Find all functions $f: N_0 \to N_0$, (where $N_0$ is the set of all non-negative integers) such that $f(f(n))=f(n)+1$ for all $n \in N_0$ and the minimum of the set $\{ f(0), f(1), f(2) \cdots \}$ is $1$.

## Solution

Let $n$ be the minimum of function $f$, so $f(n) = 1$. Substituting $f(n)$ means that $f(1) = 1+1 = 2$. Additionally, substituting $n = 1$ means that $f(2) = 2+1 = 3$, and substituting $n = 2$ means that $f(3) = 3+1 = 4$.

It seems as if $f(n) = n+1$ for $n \ge 1$. To prove this, we can use induction. The base case is covered because by substituting $f(n) = 1$, we get $f(1) = 1+1 = 2$. For the inductive step, assume that $f(n) = n+1$. Substituting $f(n)$ means that $f(n+1) = (n+1) + 1$, so the inductive step holds.
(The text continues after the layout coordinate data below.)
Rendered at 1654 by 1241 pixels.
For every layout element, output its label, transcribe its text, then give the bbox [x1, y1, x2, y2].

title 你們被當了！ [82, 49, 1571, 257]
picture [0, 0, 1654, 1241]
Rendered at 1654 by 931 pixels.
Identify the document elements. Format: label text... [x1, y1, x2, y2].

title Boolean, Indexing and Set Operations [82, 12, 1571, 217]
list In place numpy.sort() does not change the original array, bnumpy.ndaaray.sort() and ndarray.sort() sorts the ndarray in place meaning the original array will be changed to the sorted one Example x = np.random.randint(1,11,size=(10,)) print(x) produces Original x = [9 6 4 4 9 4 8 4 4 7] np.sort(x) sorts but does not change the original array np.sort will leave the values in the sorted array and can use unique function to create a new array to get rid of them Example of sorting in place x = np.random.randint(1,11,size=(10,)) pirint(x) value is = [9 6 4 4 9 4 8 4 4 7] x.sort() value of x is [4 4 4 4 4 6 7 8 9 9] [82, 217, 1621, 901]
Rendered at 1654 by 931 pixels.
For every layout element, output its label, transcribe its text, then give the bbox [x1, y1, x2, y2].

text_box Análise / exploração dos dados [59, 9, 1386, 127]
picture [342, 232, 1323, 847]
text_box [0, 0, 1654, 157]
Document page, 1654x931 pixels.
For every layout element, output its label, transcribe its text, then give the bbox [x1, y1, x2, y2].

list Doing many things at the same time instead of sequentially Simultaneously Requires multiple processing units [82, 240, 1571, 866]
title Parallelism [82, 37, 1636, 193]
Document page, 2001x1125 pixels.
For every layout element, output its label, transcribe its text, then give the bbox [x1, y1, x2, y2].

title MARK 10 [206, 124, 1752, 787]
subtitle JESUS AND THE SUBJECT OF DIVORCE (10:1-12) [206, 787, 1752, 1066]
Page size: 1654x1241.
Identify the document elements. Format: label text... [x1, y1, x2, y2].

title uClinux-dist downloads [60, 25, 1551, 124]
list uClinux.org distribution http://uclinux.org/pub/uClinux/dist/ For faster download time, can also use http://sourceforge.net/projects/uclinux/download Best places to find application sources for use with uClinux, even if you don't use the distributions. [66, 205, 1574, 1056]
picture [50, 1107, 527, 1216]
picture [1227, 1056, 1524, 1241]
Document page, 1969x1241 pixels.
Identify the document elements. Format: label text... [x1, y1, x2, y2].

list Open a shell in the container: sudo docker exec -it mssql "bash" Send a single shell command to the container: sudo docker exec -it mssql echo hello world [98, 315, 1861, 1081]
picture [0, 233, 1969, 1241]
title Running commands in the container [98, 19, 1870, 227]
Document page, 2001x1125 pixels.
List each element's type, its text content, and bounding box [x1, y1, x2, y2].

Therefore, $f(n) = n+1$ for $n \ge 1$, and since $f$ is increasing when $n \ge 1$ and $f(1) = 2$, $f(n)$ can not equal $1$ if $n \ge 1$. The only possible value of $n$ left for $f(n)$ to equal $1$ is $0$.

Since $f(0) = 0+1 = 1$, the only function $f$ that satisfies the requirements is $\boxed{f(n) = n+1}$.